O Presidente da República defendeu hoje ser preciso que a falta de professores nas escolas “seja resolvida rapidamente” e apelou ao diálogo entre "responsáveis educativos e professores” a começar “logo no início do ano letivo”.

© Folha Nacional

“Em relação aos professores que falta ainda distribuir, é preciso que essa instabilidade – e eu acho que vai acontecer isso – seja resolvida rapidamente”, considerou Marcelo Rebelo de Sousa, à margem da cerimónia de abertura do ano académico 2023/2024, na Aula Magna da Universidade de Lisboa.

O chefe de Estado fazia referência à falta de professores nas escolas, facto que marcou hoje o arranque do novo ano letivo, e salientou que, este ano, o ensino básico, secundário e superior se iniciam na mesma data, desejando a todos “um bom começo”.

“Este [ano letivo] tem aparentemente 80 mil alunos para saberem finalmente qual é o professor numa cadeira, mas eu espero que isso possa acontecer rapidamente. Porque, embora 80 mil sejam pouco em relação a 1,3 milhões, para eles 80 mil é importante”, salientou.
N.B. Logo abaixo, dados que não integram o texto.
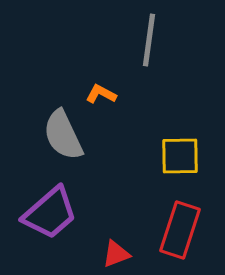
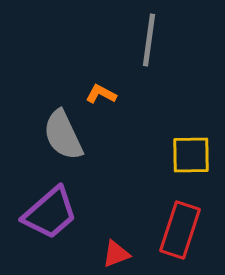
yellow square: moved 11 px right, 1 px up
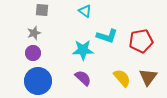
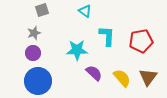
gray square: rotated 24 degrees counterclockwise
cyan L-shape: rotated 105 degrees counterclockwise
cyan star: moved 6 px left
purple semicircle: moved 11 px right, 5 px up
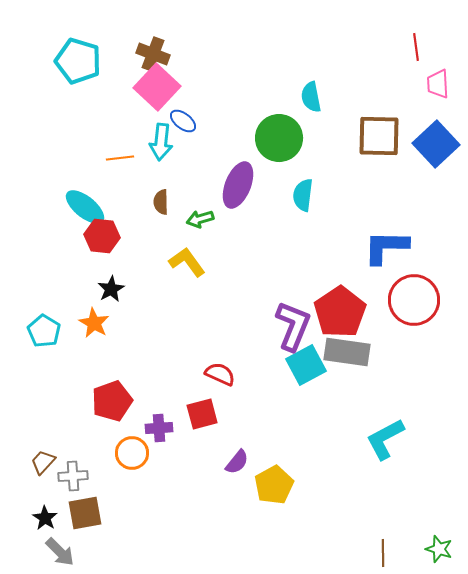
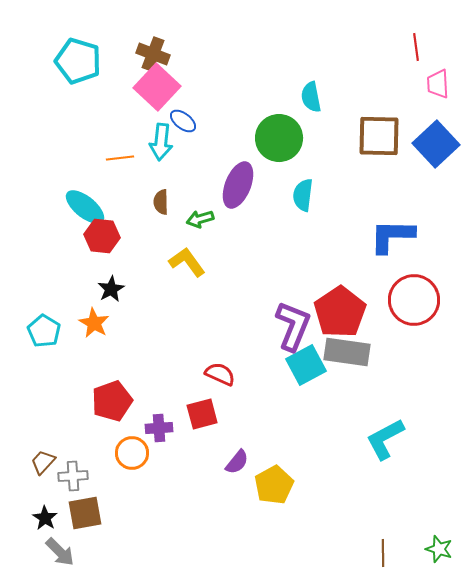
blue L-shape at (386, 247): moved 6 px right, 11 px up
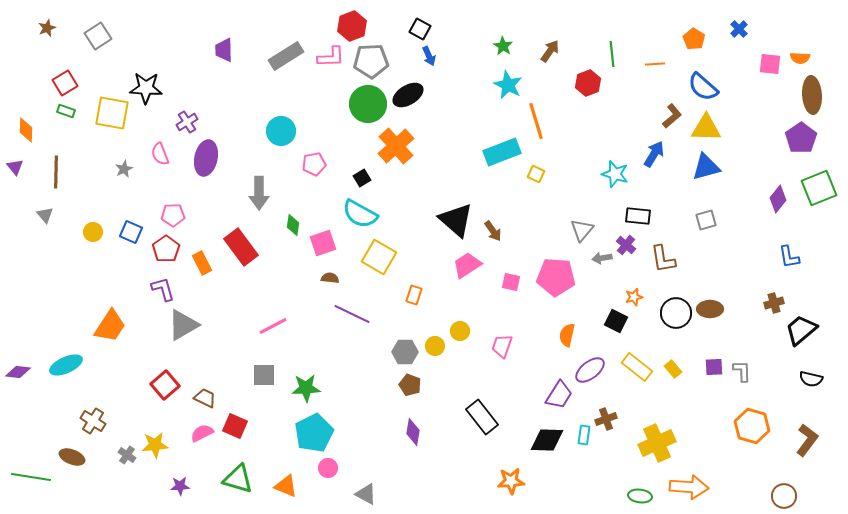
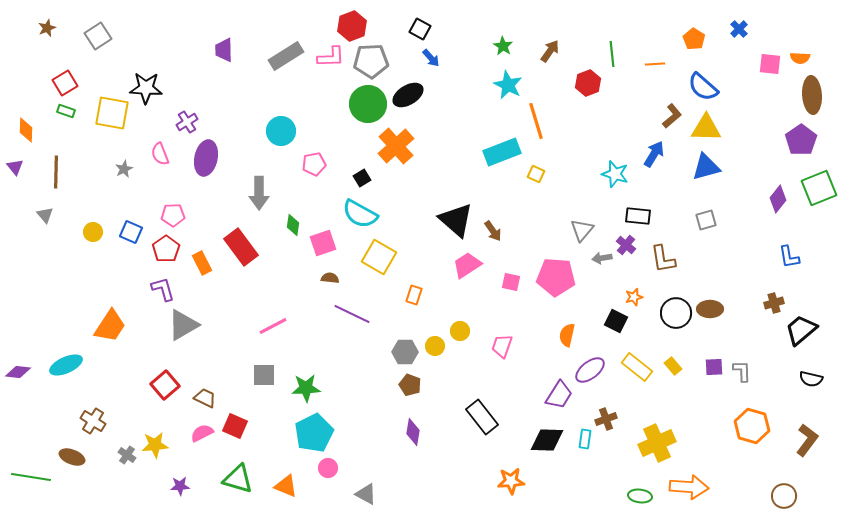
blue arrow at (429, 56): moved 2 px right, 2 px down; rotated 18 degrees counterclockwise
purple pentagon at (801, 138): moved 2 px down
yellow rectangle at (673, 369): moved 3 px up
cyan rectangle at (584, 435): moved 1 px right, 4 px down
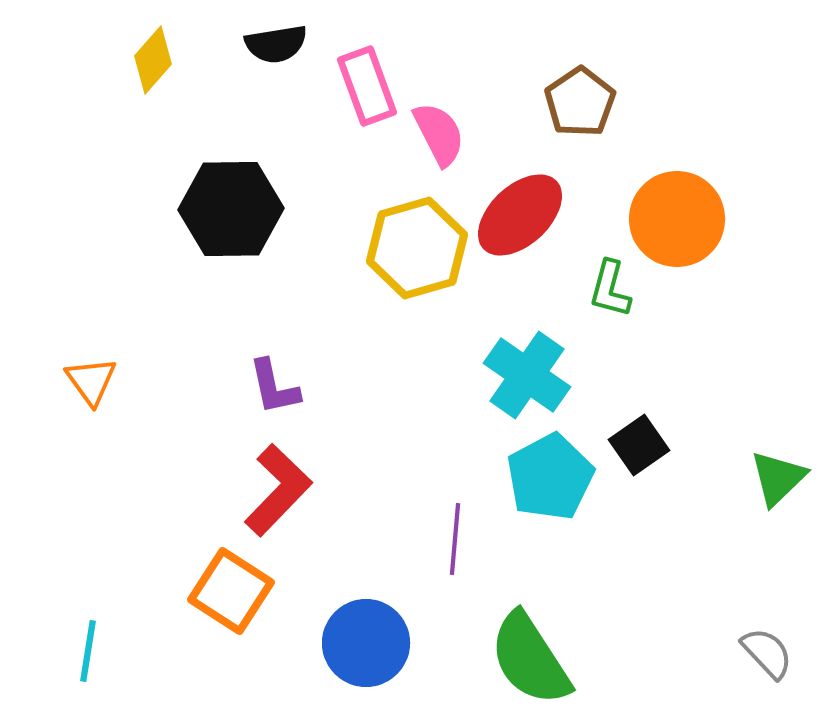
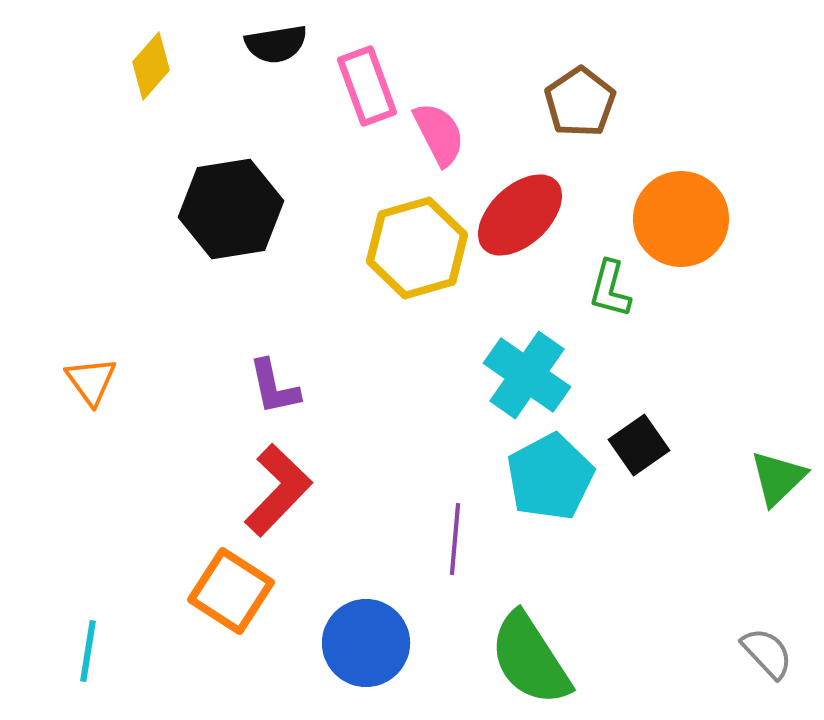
yellow diamond: moved 2 px left, 6 px down
black hexagon: rotated 8 degrees counterclockwise
orange circle: moved 4 px right
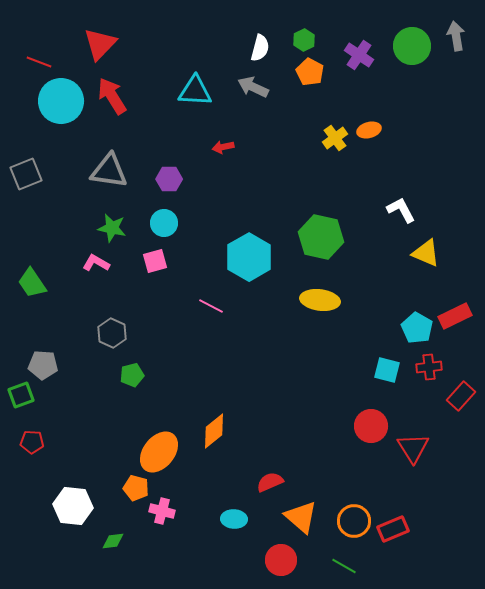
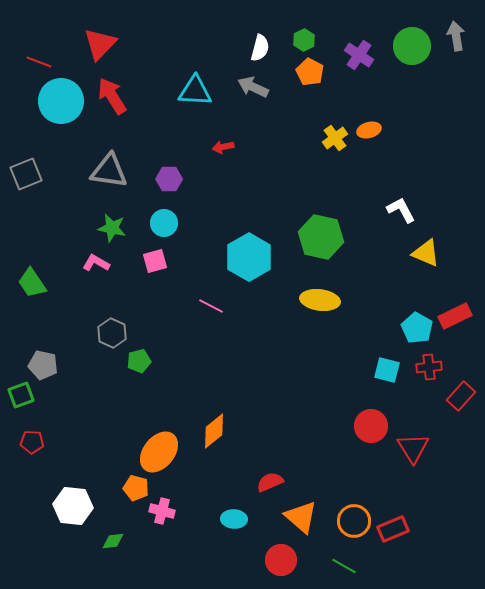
gray pentagon at (43, 365): rotated 8 degrees clockwise
green pentagon at (132, 375): moved 7 px right, 14 px up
Questionado pelos jornalistas, o Presidente da República distinguiu a falta de professores de uma outra problemática do setor, as greves dos docentes e as negociações com o Governo.

“Em relação ao resto, que é, à forma de, ao longo do ano letivo, continuar o diálogo e se chegar a entendimentos entre responsáveis educativos e professores, eu aí acho que é o caminho que deve ser feito, não há outro caminho”, apelou.

Para o chefe de Estado, esse diálogo deve “começar logo no início do ano letivo” e deve “ser um diálogo que procure dar os passos que são possíveis em cada momento entre sobretudo Estado, escolas, responsáveis de gestão das escolas, professores”.

O ano letivo 2023/2024 arrancou a partir de hoje para cerca de 1,3 milhões de alunos do 1.º ao 12.º ano, mas muitos não terão ainda todas as disciplinas por faltarem professores nas escolas.